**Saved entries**
┌──

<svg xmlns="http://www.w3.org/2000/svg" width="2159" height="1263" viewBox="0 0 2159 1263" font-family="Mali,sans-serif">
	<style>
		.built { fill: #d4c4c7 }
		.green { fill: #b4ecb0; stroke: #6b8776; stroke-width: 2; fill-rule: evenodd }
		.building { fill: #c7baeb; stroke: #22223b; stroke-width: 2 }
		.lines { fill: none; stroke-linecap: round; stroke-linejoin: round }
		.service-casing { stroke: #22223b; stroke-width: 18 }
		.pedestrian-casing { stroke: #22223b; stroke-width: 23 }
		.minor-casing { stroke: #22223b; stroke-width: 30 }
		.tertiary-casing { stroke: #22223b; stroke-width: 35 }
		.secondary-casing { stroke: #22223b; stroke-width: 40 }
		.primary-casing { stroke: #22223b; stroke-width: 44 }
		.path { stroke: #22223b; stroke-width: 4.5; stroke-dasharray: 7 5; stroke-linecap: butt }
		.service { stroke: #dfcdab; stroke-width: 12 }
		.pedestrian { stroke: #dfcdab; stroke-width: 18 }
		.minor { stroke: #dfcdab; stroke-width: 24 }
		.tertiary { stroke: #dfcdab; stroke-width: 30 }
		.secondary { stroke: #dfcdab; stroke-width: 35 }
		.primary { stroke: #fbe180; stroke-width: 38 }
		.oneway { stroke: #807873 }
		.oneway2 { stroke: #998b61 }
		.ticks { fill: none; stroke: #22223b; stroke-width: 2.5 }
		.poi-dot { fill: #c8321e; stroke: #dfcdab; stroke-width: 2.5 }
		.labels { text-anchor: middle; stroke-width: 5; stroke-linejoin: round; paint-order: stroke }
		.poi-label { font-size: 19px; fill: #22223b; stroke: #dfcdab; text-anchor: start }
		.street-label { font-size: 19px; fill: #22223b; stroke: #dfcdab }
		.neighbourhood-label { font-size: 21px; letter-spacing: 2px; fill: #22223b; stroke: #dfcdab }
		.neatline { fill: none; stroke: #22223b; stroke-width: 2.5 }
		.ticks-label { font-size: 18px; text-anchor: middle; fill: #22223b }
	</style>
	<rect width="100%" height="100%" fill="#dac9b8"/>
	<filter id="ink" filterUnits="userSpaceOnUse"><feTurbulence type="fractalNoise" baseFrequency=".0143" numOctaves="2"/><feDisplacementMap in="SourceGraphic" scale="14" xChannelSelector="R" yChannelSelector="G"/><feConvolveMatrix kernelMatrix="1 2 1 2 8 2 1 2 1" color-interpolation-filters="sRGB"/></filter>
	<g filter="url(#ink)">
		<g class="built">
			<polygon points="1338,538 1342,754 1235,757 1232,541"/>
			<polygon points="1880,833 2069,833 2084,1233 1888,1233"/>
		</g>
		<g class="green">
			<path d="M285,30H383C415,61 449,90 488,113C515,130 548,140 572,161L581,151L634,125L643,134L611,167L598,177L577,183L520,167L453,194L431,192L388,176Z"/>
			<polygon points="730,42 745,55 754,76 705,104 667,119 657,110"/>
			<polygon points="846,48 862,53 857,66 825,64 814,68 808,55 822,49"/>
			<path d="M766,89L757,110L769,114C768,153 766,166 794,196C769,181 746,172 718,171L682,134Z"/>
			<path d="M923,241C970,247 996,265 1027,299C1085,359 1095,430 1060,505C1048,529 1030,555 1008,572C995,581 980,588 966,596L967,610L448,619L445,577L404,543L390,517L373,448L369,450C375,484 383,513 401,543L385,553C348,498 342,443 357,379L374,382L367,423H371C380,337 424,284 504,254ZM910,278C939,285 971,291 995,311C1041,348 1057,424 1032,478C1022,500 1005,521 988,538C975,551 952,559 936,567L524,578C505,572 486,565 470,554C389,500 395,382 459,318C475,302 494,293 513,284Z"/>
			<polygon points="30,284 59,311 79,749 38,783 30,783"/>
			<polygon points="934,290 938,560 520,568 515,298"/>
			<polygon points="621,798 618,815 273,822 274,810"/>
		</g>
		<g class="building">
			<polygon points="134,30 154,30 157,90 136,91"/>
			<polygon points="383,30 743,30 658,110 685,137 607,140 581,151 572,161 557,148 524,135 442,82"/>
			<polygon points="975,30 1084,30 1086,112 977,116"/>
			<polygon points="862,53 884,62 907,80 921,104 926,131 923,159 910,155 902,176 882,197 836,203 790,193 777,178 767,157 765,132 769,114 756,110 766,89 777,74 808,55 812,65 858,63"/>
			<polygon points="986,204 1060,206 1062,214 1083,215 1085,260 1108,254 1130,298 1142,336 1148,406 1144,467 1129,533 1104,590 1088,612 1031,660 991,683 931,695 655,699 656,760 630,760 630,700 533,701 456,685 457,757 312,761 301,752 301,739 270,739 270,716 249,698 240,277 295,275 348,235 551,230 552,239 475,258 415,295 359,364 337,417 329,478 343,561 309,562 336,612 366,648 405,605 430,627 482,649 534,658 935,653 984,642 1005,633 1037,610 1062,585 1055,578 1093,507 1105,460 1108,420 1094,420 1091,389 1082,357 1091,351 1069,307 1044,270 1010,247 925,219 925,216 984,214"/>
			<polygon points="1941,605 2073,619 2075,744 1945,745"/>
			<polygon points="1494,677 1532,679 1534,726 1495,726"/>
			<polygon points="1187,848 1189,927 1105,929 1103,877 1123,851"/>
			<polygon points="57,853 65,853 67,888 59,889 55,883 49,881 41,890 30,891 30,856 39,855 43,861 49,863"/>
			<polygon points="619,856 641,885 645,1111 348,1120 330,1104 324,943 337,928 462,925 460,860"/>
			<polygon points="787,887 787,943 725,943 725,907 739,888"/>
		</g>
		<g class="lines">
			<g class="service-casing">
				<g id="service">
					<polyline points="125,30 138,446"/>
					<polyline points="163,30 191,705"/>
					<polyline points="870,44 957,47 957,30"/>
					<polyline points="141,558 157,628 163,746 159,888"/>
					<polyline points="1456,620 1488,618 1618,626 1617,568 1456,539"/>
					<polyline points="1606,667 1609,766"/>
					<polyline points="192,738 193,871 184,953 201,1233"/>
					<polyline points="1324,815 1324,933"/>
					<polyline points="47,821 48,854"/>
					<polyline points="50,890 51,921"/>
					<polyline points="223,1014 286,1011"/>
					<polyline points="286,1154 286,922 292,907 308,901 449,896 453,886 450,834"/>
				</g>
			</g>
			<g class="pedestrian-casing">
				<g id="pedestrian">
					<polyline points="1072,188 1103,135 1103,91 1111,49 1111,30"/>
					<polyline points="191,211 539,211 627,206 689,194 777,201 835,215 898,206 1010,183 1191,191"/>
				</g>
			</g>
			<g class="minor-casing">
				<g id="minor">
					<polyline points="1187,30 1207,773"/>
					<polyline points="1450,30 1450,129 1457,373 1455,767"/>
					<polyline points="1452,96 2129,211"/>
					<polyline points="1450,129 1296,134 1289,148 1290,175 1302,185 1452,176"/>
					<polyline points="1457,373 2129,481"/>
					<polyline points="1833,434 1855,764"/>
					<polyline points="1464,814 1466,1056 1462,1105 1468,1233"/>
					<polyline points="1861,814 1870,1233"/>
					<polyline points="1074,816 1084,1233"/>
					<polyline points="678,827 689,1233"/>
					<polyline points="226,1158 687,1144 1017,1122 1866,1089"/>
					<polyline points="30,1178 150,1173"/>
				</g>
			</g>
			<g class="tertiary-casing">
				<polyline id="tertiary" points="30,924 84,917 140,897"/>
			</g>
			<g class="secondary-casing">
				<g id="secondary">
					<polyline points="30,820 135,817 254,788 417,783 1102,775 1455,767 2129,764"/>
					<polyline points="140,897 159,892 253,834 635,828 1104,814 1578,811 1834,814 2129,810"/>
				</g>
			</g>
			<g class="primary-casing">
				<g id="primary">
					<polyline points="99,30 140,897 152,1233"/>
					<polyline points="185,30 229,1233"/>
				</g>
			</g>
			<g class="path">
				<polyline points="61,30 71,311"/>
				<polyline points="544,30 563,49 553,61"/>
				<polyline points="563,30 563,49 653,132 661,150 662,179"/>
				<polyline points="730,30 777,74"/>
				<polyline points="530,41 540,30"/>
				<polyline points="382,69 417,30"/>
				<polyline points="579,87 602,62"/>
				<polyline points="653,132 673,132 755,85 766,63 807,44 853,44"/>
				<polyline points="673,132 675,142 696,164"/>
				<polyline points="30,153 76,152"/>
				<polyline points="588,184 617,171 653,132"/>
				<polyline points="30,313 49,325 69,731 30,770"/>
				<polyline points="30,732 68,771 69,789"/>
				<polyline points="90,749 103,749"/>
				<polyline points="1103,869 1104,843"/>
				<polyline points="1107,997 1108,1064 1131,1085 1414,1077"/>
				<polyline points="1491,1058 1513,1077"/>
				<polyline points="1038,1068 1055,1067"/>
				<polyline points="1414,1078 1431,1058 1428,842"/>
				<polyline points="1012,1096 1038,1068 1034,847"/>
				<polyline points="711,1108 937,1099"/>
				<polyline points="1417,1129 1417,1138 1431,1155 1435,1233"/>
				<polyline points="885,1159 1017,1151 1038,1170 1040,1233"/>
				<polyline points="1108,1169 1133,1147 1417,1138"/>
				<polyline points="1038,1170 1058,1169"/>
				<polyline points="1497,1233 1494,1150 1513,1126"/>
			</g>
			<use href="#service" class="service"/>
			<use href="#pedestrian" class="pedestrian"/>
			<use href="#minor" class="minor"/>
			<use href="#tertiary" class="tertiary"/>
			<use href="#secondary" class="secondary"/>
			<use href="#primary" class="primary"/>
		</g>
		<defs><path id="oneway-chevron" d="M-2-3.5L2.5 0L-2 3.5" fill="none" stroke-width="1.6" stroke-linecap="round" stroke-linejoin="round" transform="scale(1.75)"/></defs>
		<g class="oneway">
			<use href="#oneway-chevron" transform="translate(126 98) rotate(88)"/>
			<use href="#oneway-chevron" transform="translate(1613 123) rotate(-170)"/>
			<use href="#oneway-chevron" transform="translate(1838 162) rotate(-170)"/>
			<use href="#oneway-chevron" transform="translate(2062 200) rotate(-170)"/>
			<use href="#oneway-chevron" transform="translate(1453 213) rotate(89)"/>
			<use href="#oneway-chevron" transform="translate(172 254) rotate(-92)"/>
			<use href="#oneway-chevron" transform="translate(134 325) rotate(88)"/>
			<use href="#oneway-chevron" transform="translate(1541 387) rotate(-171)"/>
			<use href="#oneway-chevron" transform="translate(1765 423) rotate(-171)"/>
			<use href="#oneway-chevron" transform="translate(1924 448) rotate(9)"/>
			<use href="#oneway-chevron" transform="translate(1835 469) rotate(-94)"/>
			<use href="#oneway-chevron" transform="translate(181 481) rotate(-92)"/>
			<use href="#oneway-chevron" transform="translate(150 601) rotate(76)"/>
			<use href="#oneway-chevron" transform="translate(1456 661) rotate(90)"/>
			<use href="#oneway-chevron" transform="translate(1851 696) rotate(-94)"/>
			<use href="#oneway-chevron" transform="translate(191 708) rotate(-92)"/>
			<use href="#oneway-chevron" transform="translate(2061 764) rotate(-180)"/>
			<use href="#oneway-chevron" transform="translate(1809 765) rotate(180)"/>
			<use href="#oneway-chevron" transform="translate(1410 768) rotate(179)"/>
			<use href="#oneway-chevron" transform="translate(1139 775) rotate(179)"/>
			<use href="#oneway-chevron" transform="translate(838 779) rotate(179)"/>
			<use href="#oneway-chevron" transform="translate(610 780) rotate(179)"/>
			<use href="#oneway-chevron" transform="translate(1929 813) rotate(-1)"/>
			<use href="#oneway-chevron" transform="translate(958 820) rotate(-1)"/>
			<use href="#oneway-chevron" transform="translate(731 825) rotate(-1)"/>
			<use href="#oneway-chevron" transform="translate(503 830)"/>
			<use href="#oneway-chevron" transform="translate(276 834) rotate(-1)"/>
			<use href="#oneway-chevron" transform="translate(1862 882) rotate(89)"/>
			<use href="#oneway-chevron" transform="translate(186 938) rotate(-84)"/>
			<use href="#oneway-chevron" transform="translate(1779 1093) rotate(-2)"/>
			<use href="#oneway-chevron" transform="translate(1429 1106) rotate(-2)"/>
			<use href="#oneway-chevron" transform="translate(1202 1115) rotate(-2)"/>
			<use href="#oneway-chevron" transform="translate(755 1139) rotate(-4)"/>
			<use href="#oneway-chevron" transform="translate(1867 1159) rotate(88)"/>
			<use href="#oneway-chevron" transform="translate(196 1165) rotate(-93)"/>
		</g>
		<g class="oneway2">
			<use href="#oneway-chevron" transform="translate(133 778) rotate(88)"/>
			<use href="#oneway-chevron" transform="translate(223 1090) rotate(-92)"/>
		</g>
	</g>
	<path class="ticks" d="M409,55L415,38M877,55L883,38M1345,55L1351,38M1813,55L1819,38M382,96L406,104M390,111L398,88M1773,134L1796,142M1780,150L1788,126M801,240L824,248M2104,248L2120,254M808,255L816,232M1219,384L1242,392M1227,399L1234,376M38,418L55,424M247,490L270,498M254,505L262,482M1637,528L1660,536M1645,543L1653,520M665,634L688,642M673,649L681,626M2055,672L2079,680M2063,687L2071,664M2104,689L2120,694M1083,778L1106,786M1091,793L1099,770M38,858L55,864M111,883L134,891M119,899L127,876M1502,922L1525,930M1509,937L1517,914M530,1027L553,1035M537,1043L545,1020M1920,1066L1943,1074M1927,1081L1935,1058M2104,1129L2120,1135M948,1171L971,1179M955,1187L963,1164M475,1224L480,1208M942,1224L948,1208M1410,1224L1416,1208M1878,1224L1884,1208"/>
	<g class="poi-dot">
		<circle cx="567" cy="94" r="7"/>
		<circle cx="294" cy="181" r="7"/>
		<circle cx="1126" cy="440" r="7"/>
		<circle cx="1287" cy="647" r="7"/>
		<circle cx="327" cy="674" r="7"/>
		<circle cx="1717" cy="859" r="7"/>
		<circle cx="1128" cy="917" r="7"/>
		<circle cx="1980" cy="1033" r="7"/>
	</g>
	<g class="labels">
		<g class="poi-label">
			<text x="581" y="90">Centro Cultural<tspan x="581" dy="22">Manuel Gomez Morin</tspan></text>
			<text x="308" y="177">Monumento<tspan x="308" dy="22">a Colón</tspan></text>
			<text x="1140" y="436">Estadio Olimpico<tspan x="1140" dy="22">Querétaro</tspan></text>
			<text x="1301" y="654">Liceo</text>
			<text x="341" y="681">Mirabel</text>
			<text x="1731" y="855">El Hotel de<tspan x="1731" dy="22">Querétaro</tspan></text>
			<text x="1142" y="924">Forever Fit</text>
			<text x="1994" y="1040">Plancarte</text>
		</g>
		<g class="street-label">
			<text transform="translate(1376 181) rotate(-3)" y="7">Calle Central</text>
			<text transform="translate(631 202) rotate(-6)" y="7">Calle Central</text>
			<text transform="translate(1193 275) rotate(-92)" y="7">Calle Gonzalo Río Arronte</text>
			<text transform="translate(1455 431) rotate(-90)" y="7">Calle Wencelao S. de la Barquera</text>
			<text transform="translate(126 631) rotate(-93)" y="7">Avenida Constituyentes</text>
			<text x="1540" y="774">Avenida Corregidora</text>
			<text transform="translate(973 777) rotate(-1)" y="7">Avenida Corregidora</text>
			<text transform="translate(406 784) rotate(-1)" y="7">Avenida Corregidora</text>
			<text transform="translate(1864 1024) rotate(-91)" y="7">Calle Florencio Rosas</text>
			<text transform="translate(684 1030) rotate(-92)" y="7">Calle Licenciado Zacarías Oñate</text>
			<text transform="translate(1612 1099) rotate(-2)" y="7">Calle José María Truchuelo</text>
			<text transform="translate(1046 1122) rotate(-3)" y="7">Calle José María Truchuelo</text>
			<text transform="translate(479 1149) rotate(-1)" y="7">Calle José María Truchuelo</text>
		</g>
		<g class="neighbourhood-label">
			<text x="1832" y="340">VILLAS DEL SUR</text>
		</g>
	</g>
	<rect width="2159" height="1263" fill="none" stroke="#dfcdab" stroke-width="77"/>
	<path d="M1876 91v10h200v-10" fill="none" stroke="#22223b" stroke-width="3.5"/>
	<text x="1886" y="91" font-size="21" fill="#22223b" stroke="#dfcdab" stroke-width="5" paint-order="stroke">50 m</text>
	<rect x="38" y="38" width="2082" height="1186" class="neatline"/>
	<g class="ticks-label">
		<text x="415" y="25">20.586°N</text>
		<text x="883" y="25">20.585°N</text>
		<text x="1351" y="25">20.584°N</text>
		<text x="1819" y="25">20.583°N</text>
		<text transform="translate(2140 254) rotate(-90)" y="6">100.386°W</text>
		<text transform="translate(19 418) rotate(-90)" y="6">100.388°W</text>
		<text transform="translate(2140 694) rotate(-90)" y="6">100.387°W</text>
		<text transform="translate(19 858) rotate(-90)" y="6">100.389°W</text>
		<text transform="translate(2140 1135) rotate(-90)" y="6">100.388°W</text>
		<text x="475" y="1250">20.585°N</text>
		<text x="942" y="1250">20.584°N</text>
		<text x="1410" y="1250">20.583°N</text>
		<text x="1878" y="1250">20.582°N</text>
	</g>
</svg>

└──

**What needs to be done**
Please give an exact copy of the lines above, beginning with the line containing "#c7baeb; stroke: #22223b;" and running through the line containing "#22223b; stroke-width: 44", and of no other lines.

**Output for this exercise**
		.building { fill: #c7baeb; stroke: #22223b; stroke-width: 2 }
		.lines { fill: none; stroke-linecap: round; stroke-linejoin: round }
		.service-casing { stroke: #22223b; stroke-width: 18 }
		.pedestrian-casing { stroke: #22223b; stroke-width: 23 }
		.minor-casing { stroke: #22223b; stroke-width: 30 }
		.tertiary-casing { stroke: #22223b; stroke-width: 35 }
		.secondary-casing { stroke: #22223b; stroke-width: 40 }
		.primary-casing { stroke: #22223b; stroke-width: 44 }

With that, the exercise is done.